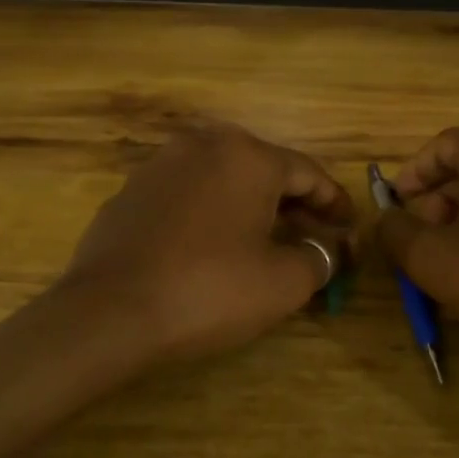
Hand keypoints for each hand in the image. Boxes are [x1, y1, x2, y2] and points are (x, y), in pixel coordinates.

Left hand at [55, 122, 353, 366]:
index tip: (349, 228)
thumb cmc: (210, 289)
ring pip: (222, 181)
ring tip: (266, 242)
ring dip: (251, 207)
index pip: (307, 173)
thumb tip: (330, 248)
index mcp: (246, 156)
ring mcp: (159, 166)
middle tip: (313, 237)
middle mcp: (203, 145)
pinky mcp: (129, 193)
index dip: (334, 202)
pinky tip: (213, 248)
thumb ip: (320, 257)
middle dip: (294, 205)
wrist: (109, 312)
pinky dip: (211, 215)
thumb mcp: (283, 281)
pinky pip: (187, 197)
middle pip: (264, 171)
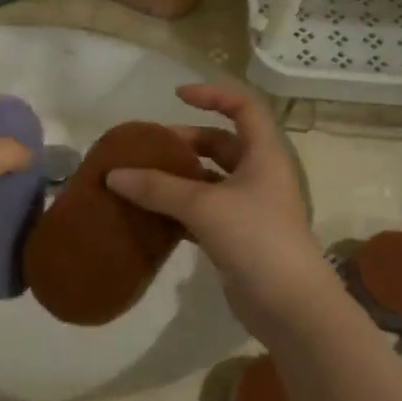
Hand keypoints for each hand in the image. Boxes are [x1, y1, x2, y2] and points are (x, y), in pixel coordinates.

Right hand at [105, 83, 327, 336]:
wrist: (289, 305)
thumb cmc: (255, 239)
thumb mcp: (203, 206)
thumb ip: (157, 188)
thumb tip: (112, 175)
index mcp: (264, 156)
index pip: (244, 108)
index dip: (213, 95)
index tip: (177, 96)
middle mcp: (259, 176)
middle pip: (221, 145)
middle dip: (185, 142)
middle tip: (148, 149)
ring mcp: (249, 209)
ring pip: (209, 181)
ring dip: (178, 178)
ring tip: (140, 180)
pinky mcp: (237, 237)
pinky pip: (202, 212)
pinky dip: (178, 209)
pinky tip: (150, 214)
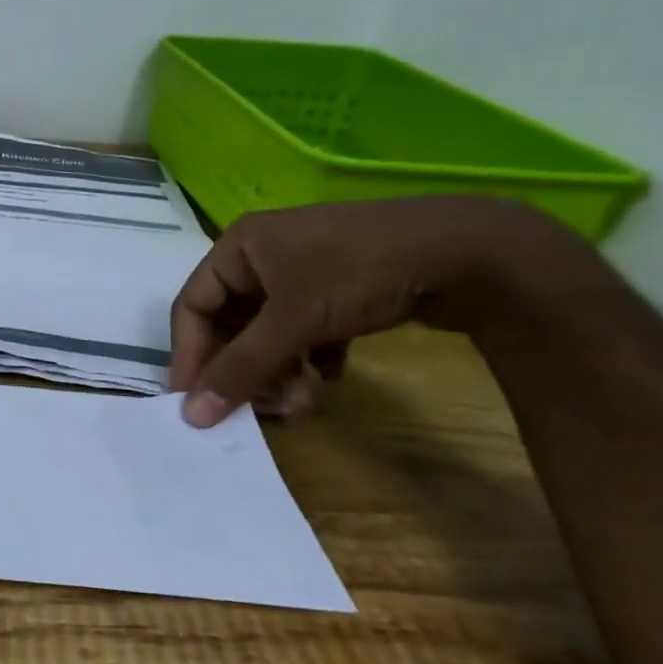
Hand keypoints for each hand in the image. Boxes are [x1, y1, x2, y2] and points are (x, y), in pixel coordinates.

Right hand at [169, 196, 573, 426]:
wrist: (472, 250)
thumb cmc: (359, 273)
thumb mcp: (293, 321)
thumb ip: (241, 369)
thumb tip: (191, 415)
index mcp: (239, 248)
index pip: (193, 306)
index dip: (191, 356)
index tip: (195, 404)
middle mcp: (264, 256)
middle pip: (232, 322)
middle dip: (246, 368)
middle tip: (265, 407)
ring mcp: (304, 270)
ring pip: (270, 330)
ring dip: (280, 370)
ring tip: (304, 401)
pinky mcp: (340, 287)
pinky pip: (304, 329)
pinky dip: (310, 357)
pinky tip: (331, 376)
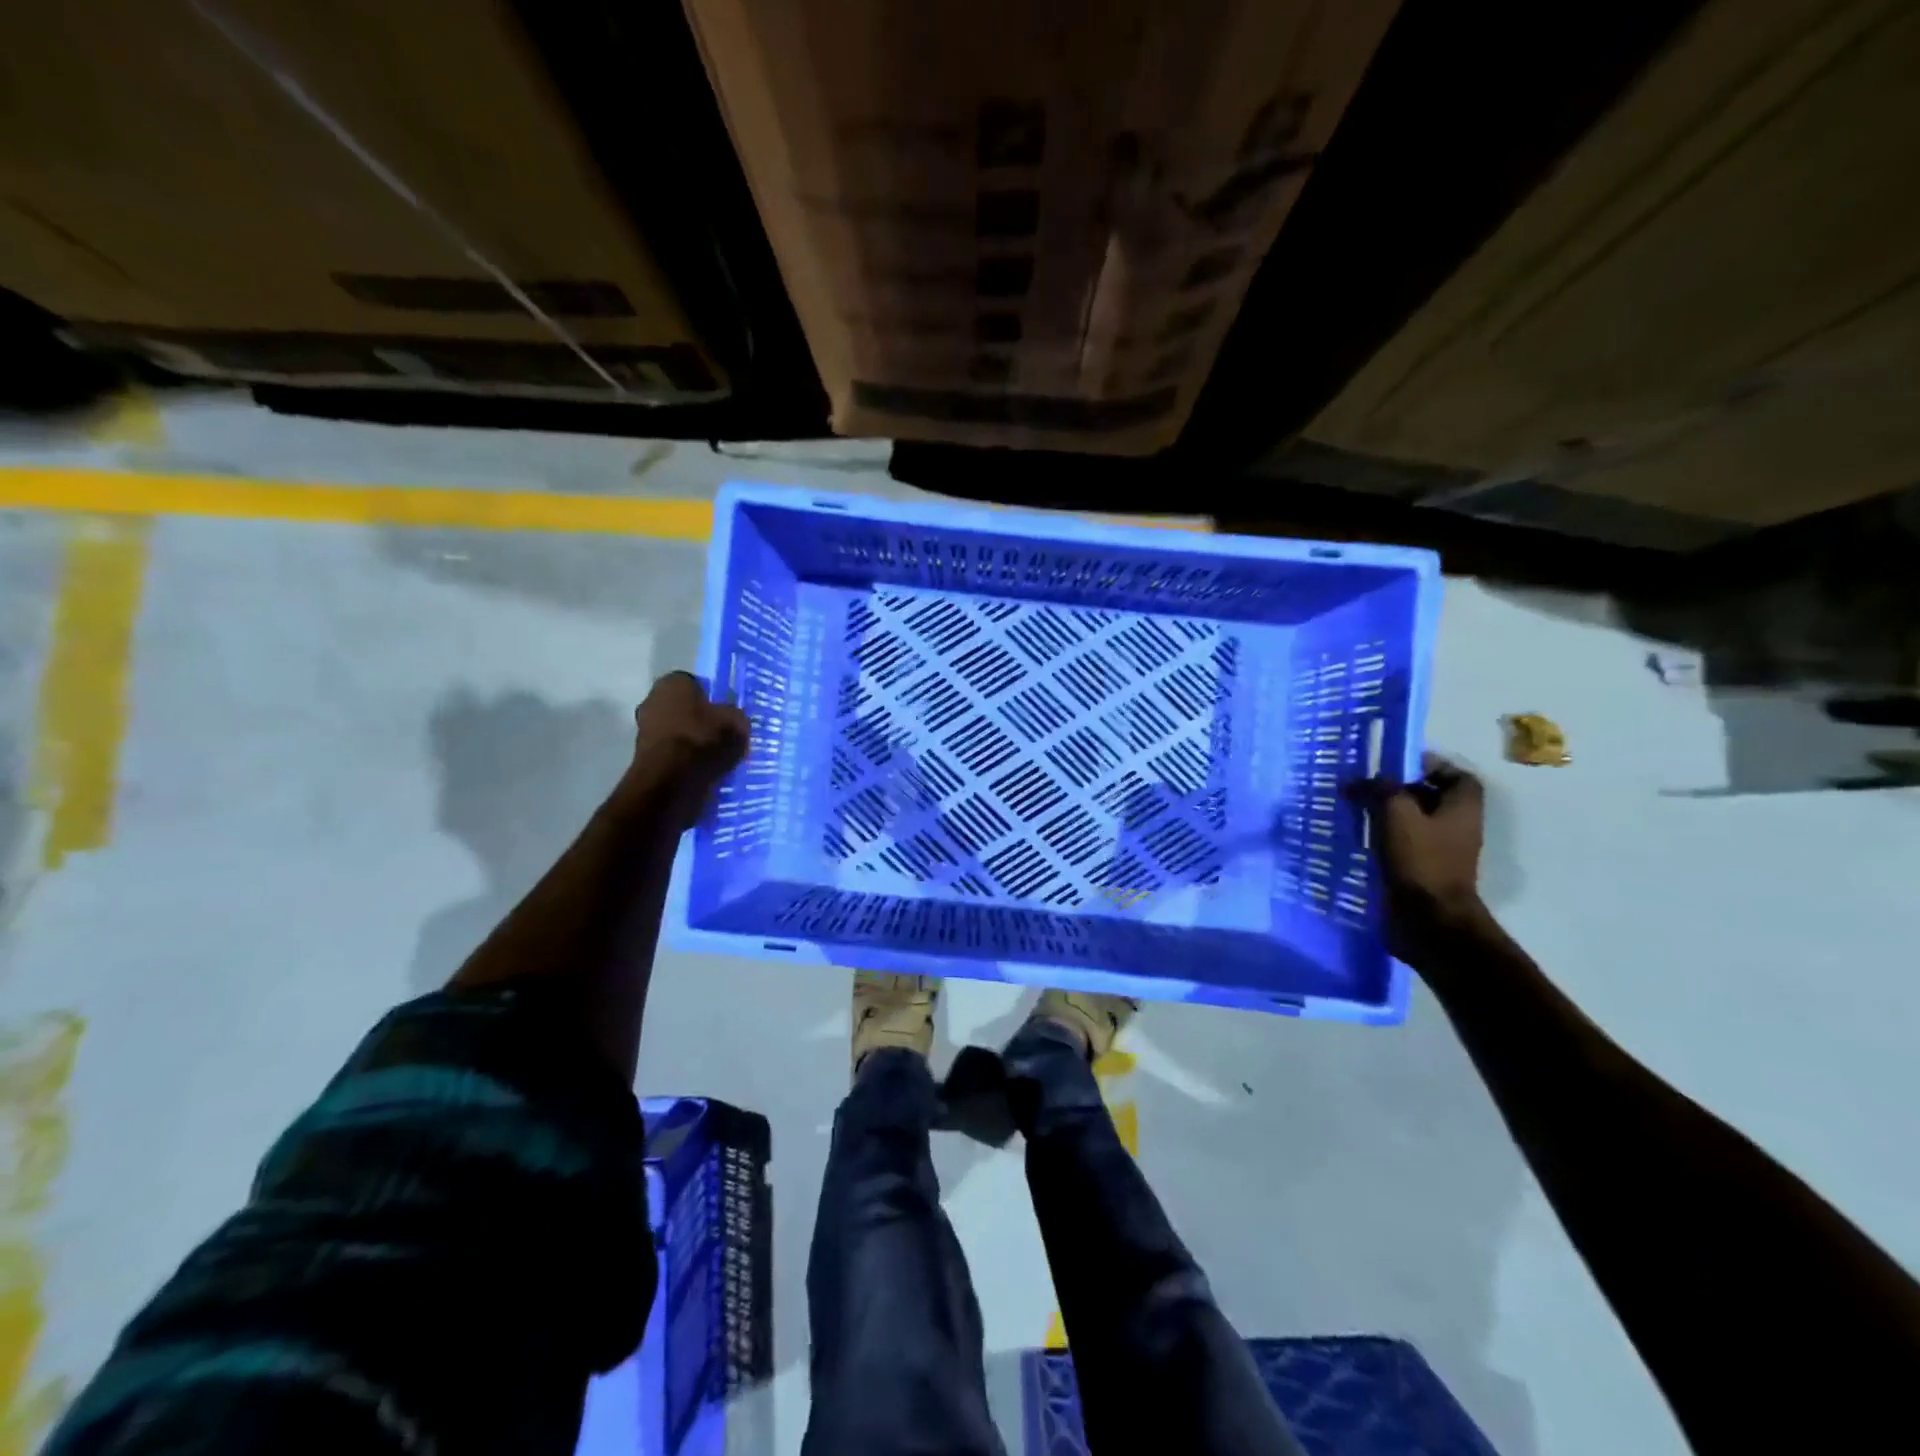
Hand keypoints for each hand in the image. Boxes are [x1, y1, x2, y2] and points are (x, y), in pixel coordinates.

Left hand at [627, 671, 749, 828]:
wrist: (672, 781)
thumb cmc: (704, 739)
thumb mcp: (737, 722)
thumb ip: (735, 716)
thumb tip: (733, 718)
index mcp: (673, 682)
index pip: (696, 684)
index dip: (713, 699)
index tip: (727, 715)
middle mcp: (652, 700)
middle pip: (684, 708)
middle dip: (701, 720)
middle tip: (724, 736)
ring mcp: (645, 730)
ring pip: (678, 732)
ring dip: (694, 742)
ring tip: (717, 758)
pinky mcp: (644, 757)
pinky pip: (673, 754)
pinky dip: (686, 760)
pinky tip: (704, 771)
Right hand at [1353, 753, 1490, 957]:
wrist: (1428, 920)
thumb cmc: (1420, 860)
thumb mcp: (1396, 813)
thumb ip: (1378, 789)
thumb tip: (1357, 782)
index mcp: (1462, 807)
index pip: (1454, 774)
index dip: (1427, 765)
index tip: (1394, 766)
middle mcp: (1457, 826)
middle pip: (1430, 797)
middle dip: (1398, 789)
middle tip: (1365, 786)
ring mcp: (1441, 851)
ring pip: (1413, 822)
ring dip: (1386, 814)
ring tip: (1356, 810)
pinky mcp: (1422, 870)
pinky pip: (1403, 845)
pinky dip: (1383, 838)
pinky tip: (1359, 839)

Exercise objective
Given the records above, return the lines starting at the one that holds "ring mcp: (249, 209)" and ending at the one that holds "middle mcp: (264, 256)", exactly, and nothing besides; leave every picture out.

Solution for this exercise
ring mcp: (249, 209)
ring pip: (209, 181)
ring dip: (178, 178)
ring tip: (140, 180)
pinky mcp: (237, 237)
pinky pip: (202, 212)
pinky dip: (178, 209)
pinky tip: (150, 214)
Hand keypoints for each hand in the image. Boxes are [x1, y1, x2, y2] and points are (x, y), in pixel coordinates.

Right hand at [169, 196, 573, 426]:
wrist: (472, 250)
thumb cmc: (359, 273)
thumb mcp: (293, 321)
thumb ip: (241, 369)
thumb tip: (191, 415)
index mcp: (239, 248)
index pip: (193, 306)
index dip: (191, 356)
index tip: (195, 404)
middle mcp: (264, 256)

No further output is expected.